Texto =
..........
Chula: por fin algo de turismo nominal


jueves, 13 de febrero de 2025

SEGUNDO DÍA EN BANGKOK: PENITENCIA PARA EL ALMA Y PARA EL CUERPO

 Tras la noche pecaminosa, el nuevo día me permitía expiar mis pecados relacionados con la lascivia visitando algunos de los numerosos templos con los que cuenta la ciudad.

 Mi primer destino fue el denominado Gran Palacio de Bangkok, situado a una distancia fácilmente caminable de mi albergue. Se trata de un complejo de edificios que incluye el antiguo palacio real y algunos templos. La cosa prometía, y más cuando comprobé las oleadas de turistas que se encaminaban al lugar. Miles de personas no pueden estar equivocadas. 

 El acceso al complejo es bastante raro. Se tiene que bajar por unas escaleras mecánicas a un gigantesco subterráneo desde donde se pueden tomar distintas salidas. Una de ellas lleva a la puerta del Palacio. 500 baths me costó la broma. Menos mal que se podía pagar con tarjeta. El efectivo es un valor preciado en Tailandia. En muchos sitios es la única forma de pago admitida. El caso es que no puedo decir que esos 15 € al cambio fueran una buena inversión. El conjunto monumental tenía su aquél, pero a mí no me dijo mucho. A ello contribuyó la gran cantidad de gente que abarrotaba el complejo. Casi antes de abandonarlo vi que había un museo de trajes incluido en la entrada, entre los que se podían ver modelitos de la reina de Tailandia. Fue lo único que me llamó la atención de la visita.

El Palacio no me acaba de convencer 

 A la salida del recinto me agencié un sombrero Trilby para sobrellevar el sol tropical y me dispuse a pasar el Rubicón. En este caso el Chao Prayha, que es el río que atraviesa Bangkok. En el muelle se podían coger barcos que hacen una ruta entre paradas (como una línea de metro pero por el río), unos barcos turísticos que te enseñan la ciudad  o uno que simplemente pasa de lado a lado sin complicarse la vida. Ese es el que me convenía, sobre todo por su bajo precio (4,5 baths). En un santiamén estaba en la otra margen, donde me encontré un bullicioso mercado frecuentado en su mayoría por gente local. Es curioso como a los turistas nos gusta encontrar lugares para no turistas, como si renegáramos de nuestra naturaleza. El caso es que yo estuve tan a gusto chafardeando por los puestos, con precios realmente económicos pero con la pena que supone la limitación de viajar sin una maleta digna de tal nombre a la hora de adquirir mercancías.
..........
Datos extraídos =
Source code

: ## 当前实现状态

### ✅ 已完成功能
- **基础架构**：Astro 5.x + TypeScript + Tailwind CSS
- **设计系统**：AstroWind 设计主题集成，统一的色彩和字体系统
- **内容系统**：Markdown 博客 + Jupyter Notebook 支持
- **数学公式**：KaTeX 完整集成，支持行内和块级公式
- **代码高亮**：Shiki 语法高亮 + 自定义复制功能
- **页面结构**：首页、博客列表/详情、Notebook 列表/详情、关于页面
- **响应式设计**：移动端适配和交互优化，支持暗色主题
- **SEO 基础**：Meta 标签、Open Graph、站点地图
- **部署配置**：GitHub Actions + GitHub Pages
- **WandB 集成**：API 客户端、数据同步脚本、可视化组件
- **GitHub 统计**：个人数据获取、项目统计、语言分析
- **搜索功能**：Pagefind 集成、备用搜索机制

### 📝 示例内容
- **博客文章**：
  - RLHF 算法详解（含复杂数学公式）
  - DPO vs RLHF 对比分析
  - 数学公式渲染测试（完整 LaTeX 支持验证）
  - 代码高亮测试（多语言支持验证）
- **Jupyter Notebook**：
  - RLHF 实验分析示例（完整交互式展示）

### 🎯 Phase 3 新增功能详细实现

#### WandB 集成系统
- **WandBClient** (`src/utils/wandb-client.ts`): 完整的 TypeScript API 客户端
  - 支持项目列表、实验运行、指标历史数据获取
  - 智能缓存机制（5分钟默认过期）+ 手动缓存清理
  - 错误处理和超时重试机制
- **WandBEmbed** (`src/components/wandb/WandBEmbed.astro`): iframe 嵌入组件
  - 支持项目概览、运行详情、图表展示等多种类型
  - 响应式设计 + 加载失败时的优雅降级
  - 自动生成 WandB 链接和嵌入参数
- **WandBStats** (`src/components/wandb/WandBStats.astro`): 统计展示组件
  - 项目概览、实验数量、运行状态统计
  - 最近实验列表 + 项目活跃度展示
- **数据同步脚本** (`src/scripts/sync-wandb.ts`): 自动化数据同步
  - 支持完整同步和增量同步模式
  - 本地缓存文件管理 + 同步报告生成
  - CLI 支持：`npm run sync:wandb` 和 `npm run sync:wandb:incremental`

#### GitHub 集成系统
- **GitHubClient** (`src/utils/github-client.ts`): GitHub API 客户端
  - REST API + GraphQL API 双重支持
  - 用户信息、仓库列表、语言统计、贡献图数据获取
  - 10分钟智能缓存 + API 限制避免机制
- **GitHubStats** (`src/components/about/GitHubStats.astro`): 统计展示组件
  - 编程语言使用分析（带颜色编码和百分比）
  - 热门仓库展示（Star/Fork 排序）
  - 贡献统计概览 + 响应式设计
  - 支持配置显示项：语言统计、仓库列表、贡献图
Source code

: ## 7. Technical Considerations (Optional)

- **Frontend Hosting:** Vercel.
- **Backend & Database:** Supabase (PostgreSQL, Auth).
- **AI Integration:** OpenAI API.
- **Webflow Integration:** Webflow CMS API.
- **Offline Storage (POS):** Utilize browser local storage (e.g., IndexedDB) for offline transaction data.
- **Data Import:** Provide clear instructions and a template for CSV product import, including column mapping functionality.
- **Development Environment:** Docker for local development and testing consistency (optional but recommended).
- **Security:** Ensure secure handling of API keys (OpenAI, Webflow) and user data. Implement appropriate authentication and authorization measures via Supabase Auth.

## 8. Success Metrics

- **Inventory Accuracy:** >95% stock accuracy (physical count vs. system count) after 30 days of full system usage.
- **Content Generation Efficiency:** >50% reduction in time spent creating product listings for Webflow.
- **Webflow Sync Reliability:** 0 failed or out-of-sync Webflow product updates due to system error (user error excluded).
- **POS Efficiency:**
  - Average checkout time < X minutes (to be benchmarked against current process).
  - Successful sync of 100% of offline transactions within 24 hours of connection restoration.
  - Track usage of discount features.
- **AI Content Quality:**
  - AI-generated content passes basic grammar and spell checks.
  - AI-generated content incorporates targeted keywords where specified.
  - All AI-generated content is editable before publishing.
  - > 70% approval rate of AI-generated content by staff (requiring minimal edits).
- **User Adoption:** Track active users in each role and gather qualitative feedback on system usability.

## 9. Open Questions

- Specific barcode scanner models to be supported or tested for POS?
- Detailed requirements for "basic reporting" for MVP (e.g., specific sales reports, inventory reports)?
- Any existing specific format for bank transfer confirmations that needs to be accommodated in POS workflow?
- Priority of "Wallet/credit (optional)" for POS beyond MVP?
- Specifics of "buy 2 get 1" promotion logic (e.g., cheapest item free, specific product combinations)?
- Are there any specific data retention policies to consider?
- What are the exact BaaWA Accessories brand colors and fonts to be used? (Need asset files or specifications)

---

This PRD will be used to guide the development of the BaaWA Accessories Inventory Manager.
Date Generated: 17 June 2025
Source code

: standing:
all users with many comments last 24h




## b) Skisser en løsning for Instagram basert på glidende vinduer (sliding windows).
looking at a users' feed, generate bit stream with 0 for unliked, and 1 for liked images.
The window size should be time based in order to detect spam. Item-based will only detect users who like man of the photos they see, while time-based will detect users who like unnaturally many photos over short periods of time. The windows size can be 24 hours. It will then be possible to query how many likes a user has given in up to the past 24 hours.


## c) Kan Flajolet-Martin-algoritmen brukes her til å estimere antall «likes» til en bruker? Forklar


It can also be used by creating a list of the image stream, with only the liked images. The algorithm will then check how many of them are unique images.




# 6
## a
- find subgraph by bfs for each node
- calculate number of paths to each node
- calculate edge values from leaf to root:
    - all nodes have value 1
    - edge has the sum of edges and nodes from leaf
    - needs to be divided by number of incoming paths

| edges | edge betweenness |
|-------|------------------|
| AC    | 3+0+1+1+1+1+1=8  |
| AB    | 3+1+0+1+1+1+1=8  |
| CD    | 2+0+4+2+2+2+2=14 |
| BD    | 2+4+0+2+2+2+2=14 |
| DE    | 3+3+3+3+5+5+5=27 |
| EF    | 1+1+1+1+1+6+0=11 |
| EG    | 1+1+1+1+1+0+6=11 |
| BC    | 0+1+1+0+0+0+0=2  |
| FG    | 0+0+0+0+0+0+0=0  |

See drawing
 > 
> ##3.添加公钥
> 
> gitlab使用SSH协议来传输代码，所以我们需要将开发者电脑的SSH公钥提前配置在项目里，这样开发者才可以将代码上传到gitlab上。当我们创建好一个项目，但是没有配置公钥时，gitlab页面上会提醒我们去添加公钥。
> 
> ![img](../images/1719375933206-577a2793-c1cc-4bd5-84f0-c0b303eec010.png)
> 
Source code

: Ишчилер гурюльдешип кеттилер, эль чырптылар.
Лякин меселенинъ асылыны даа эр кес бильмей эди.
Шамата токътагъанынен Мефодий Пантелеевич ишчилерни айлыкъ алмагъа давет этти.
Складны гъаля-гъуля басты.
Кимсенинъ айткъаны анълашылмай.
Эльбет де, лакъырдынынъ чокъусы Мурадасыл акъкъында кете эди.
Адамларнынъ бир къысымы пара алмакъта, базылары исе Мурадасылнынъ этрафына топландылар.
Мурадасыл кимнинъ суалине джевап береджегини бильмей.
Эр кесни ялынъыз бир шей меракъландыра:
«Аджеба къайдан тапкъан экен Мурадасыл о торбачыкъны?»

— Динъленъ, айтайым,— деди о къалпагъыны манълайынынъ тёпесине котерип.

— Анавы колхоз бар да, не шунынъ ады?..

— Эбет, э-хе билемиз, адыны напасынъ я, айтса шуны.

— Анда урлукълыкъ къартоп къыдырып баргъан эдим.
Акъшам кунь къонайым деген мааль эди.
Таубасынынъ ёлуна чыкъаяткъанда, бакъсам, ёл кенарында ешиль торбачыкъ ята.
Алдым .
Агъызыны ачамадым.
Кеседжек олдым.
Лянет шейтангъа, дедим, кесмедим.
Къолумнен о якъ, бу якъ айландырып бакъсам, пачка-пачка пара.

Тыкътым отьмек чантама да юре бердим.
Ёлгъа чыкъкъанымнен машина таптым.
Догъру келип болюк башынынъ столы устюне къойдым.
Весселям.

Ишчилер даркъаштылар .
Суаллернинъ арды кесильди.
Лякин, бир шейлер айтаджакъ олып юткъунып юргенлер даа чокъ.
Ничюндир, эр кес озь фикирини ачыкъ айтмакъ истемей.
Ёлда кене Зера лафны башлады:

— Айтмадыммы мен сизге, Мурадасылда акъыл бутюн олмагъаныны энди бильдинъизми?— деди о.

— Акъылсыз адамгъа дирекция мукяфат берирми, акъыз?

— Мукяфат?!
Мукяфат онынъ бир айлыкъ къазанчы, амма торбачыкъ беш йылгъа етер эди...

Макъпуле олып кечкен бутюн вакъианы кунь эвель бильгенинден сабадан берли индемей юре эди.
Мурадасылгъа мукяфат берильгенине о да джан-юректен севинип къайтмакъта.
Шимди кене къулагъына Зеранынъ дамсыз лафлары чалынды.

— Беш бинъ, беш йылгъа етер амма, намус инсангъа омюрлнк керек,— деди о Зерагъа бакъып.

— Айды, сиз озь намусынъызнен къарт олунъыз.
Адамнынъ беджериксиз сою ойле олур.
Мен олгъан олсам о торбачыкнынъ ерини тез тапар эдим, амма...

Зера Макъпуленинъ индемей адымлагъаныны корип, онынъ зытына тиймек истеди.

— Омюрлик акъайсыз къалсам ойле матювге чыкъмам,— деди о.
..........
Ejercicio = Sigue escribiendo el relato del segundo día en Bangkok desde su última frase. Estas entradas vienen de otra fuente.

Solución =
Atascos hasta en el río

 Di un paseo por la margen derecha del Chao Prayha hasta que me encontré con un templo (Wat Arun). En este solo cobraban 200 baths, y además daban una botella de agua con la entrada, así que decidí visitarlo. Esta vez acerté de pleno. La decoración del edificio, a base de conchas marinas, le da un toque peculiar. Además, me metí en uno de los templos, me puse en la postura del loto mirando a Buda y, por primera vez desde que había puesto el pie en el aeropuerto de Madrid, encontré la calma.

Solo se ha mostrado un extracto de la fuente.